The following are the characteristic features of a kite

- A kite has two pairs of adjacent equal sides. Here, $AC = BC$ and $AD = BD$
- It has one pair of opposite angles (obtuse) that are equal. Here, $\angle A = \angle B$
- The longer diagonal bisects the shorter one. Here, the diagonal $AB$, $AO = OB$
- The shorter diagonal forms two isosceles triangles. Here, diagonal $AB$ forms two isosceles triangles: $\triangle ACB$ and $\triangle ADB$. $AC = BC$ and $AD = BD$ in two isosceles triangles
- The longer diagonal forms two congruent triangles. Here, diagonal $CD$ forms two congruent triangles – $\triangle CAD$ and $\triangle CBD$ by $SSS$ criteria
- The diagonals are perpendicular to each other. Here, $AB \perp CD$
- The longer diagonal bisects the pair of opposite angles. Here, $\angle ACD = \angle DCB$, and $\angle ADC = \angle CDB$

## Conclusion

A kite is a 2D plane figure whose two pairs of adjacent equal sides. The kite has two unequal diagonals intersecting at right angles and you can find the area of a kite by multiplying half by the product of its diagonals.

## Practice Problems

- Find the area of a kite whose diagonals are of length
- $14 in$ and $8 in$
- $11 cm$ and $9 cm$

- Find the length of a diagonal, if the area of a kite is $84 cm^{2}$ and the other diagonal is of length $4 cm$.

## Recommended Reading

- Area of Rectangle – Definition, Formula & Examples
- Area of Square – Definition, Formula & Examples
- Area of a Triangle – Formulas, Methods & Examples
- Area of a Circle – Formula, Derivation & Examples
- Area of Rhombus – Formulas, Methods & Examples
- Perimeter of a Polygon(With Formula & Examples)
- Perimeter of Trapezium – Definition, Formula & Examples
- Perimeter of Kite – Definition, Formula & Examples
- Perimeter of Rhombus – Definition, Formula & Examples
- Circumference (Perimeter) of a Circle – Definition, Formula & Examples
- Perimeter of Square – Definition, Formula & Examples
- Perimeter of Rectangle – Definition, Formula & Examples
- Perimeter of Triangle – Definition, Formula & Examples
- What Are 2D Shapes – Names, Definitions & Properties

## FAQs

### How do you find the area of a kite?

The area of a kite can be calculated using the formula Area = $\frac {1}{2} \times d_{1} \times d_{2}$, , where $d_{1}$ and $d_{2}$ are its diagonals.
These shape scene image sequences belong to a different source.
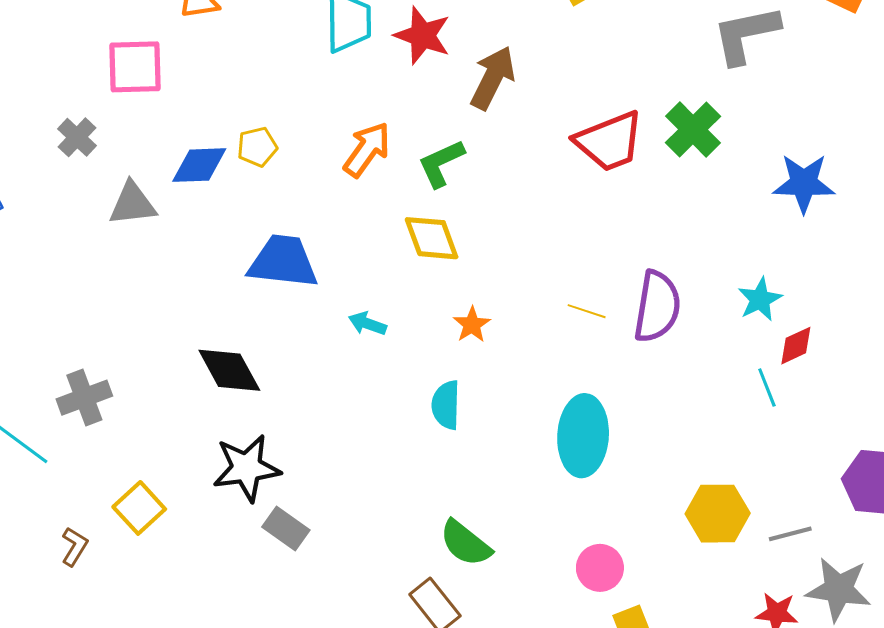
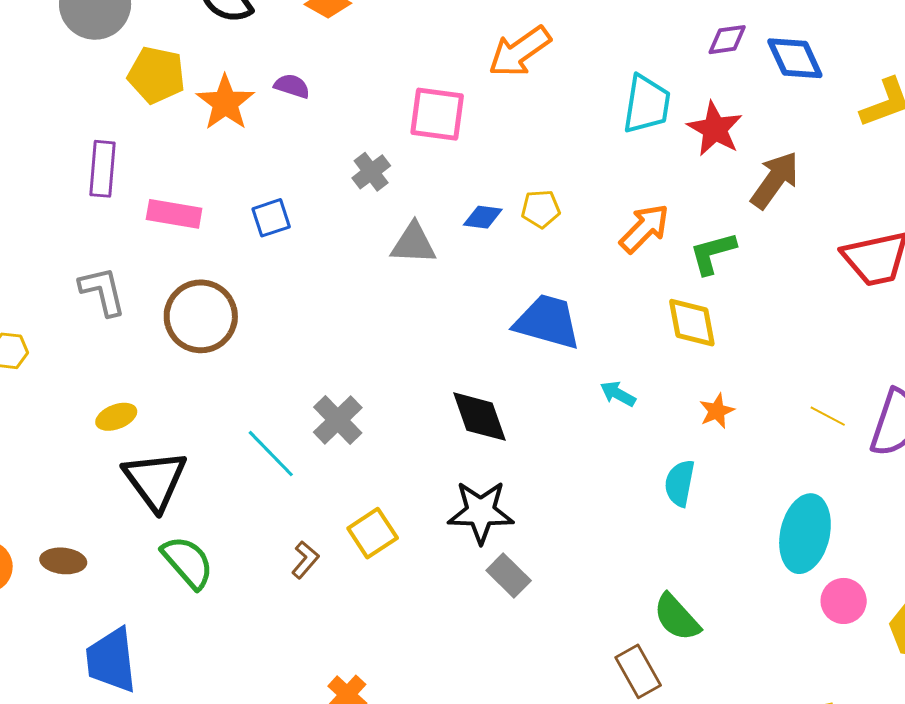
blue diamond: (199, 165) -> (483, 217), size x0.7
gray cross: (84, 398) -> (338, 420), turned -33
pink circle: (600, 568) -> (844, 601), moved

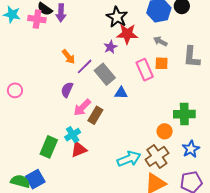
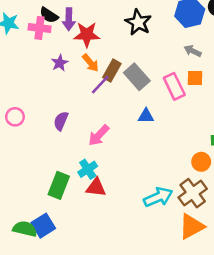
red star: (127, 34) -> (87, 35), moved
purple star: (110, 47) -> (60, 63), moved
orange arrow: (69, 57) -> (91, 63), moved
gray rectangle: (105, 74) -> (137, 77), moved
purple semicircle: (67, 90) -> (61, 121), moved
brown rectangle: (95, 115) -> (112, 71), moved
red triangle: (79, 150) -> (96, 187), turned 30

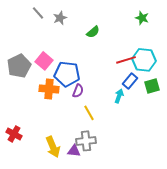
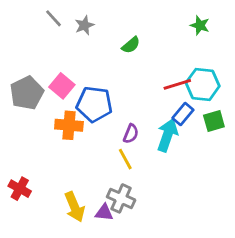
purple semicircle: (78, 91) -> (131, 134), moved
cyan arrow: (119, 96) -> (167, 135), size x1.6
gray cross: (86, 141) -> (121, 198), turned 30

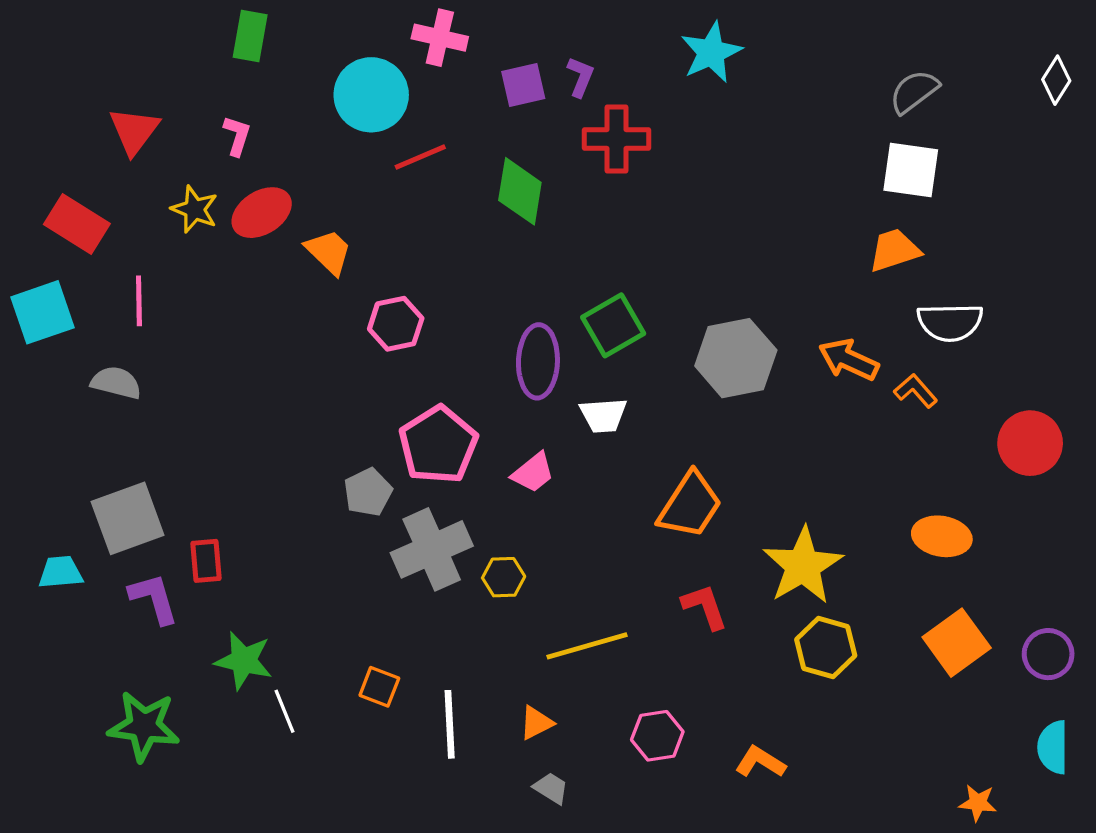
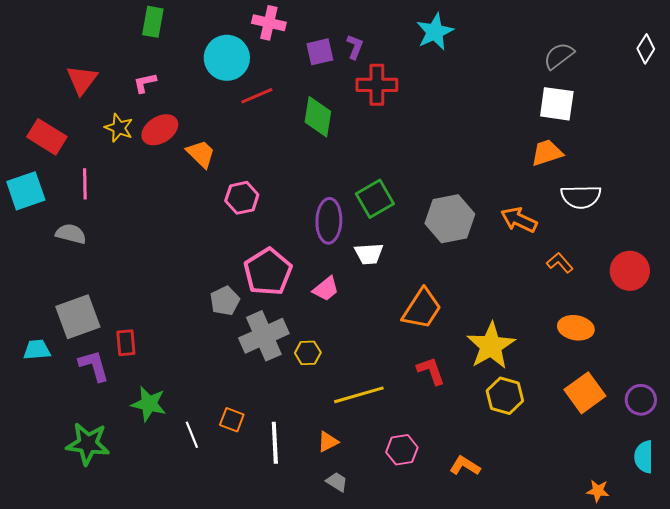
pink L-shape: (237, 136) -> (145, 83), turned -120
orange L-shape: (916, 391) -> (560, 263), moved
white line: (285, 711) -> (192, 435), moved

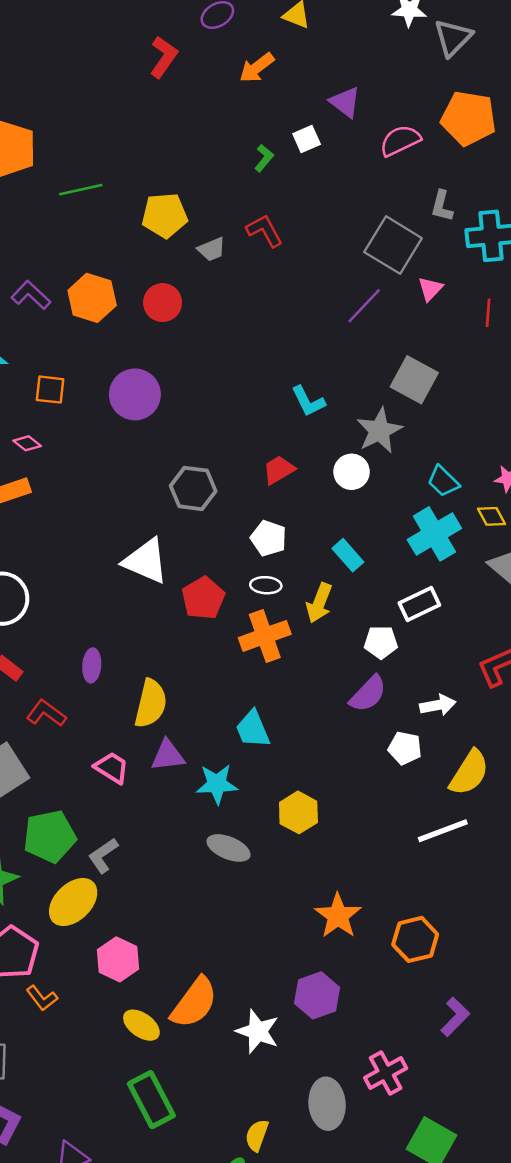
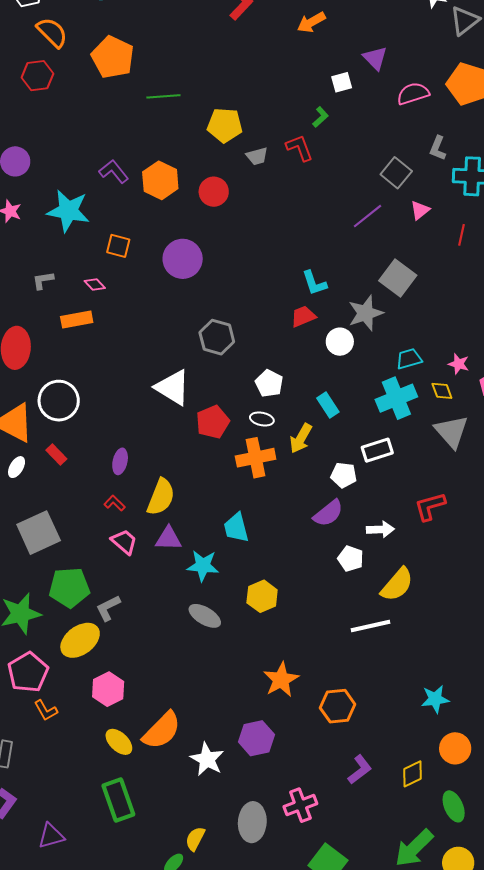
green L-shape: (264, 158) -> (320, 117), moved
gray square: (393, 245) -> (396, 173), size x0.7
red trapezoid: (279, 470) -> (303, 316), moved
cyan trapezoid: (443, 481) -> (409, 359), turned 112
red L-shape: (46, 713) -> (115, 503), moved, size x0.7

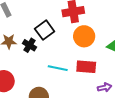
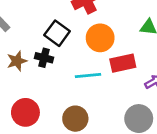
orange circle: (84, 36) -> (100, 38), moved

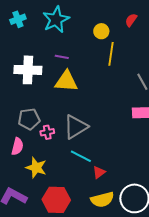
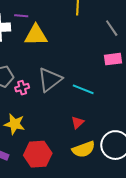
purple line: (62, 57) -> (21, 16), moved
cyan line: (81, 156) -> (83, 89), moved

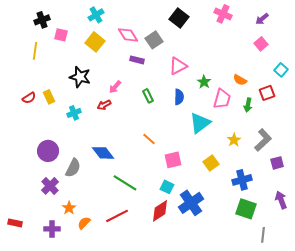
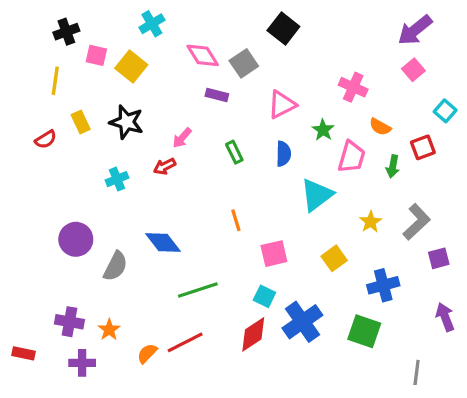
pink cross: (223, 14) -> (353, 87), moved
purple arrow: (262, 19) -> (415, 30), size x1.6
yellow square: (95, 42) -> (131, 67), moved
yellow rectangle: (49, 97) -> (81, 122), moved
red semicircle: (29, 98) -> (46, 139), moved
orange line: (149, 139) -> (236, 220), turned 32
green line: (125, 183) -> (198, 290), turned -50
purple cross: (50, 186) -> (69, 322), moved, turned -36
green square: (246, 209) -> (364, 331), moved
orange semicircle: (84, 223) -> (147, 353), moved

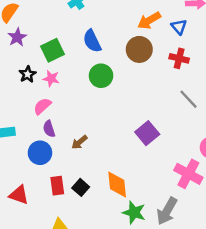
### How do you find the diagonals of a kite?

The length of one diagonal of a kite can be found using the Pythagorean theorem. The length of the other diagonal can be found by substituting the length of the first diagonal into the area of a kite formula if the area is known.

### What is the formula for the area of a kite?

The area of a kite is half the product of the lengths of its diagonals. The formula for the area of a kite is given as $\frac {1}{2} \times d_{1} \times d_{2}$, where $d_{1}$ and $d_{2}$ are its diagonals.